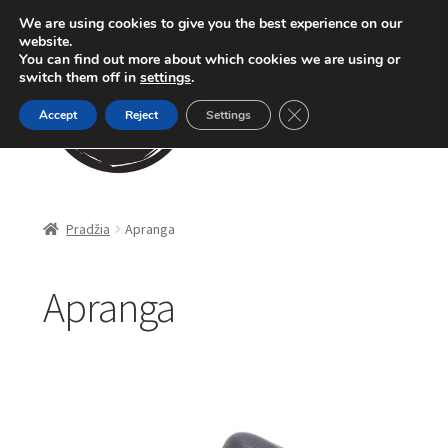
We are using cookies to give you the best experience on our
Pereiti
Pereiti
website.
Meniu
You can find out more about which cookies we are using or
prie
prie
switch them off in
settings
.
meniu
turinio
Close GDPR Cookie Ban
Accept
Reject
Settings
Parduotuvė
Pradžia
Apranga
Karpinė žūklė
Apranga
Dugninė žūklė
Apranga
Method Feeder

...

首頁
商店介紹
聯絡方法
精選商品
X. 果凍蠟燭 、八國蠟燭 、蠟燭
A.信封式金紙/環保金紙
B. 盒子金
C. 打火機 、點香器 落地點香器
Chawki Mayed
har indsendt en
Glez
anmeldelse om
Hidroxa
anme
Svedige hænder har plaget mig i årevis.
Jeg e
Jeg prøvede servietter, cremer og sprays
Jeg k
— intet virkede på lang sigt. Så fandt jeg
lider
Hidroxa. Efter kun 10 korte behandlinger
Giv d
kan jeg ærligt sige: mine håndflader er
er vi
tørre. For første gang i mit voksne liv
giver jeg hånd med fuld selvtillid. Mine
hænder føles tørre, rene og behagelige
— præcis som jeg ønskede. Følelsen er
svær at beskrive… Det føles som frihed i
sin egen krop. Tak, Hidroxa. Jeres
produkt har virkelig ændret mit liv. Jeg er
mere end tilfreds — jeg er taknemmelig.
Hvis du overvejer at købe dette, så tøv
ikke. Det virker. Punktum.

## [Directions]
Please transcribe only the lines in the records above running from the line that has "produkt har virkelig ændret mit liv. Jeg er" through the line that has "ikke. Det virker. Punktum.", both included, exactly as they appear.

## [Answer for the task]
produkt har virkelig ændret mit liv. Jeg er
mere end tilfreds — jeg er taknemmelig.
Hvis du overvejer at købe dette, så tøv
ikke. Det virker. Punktum.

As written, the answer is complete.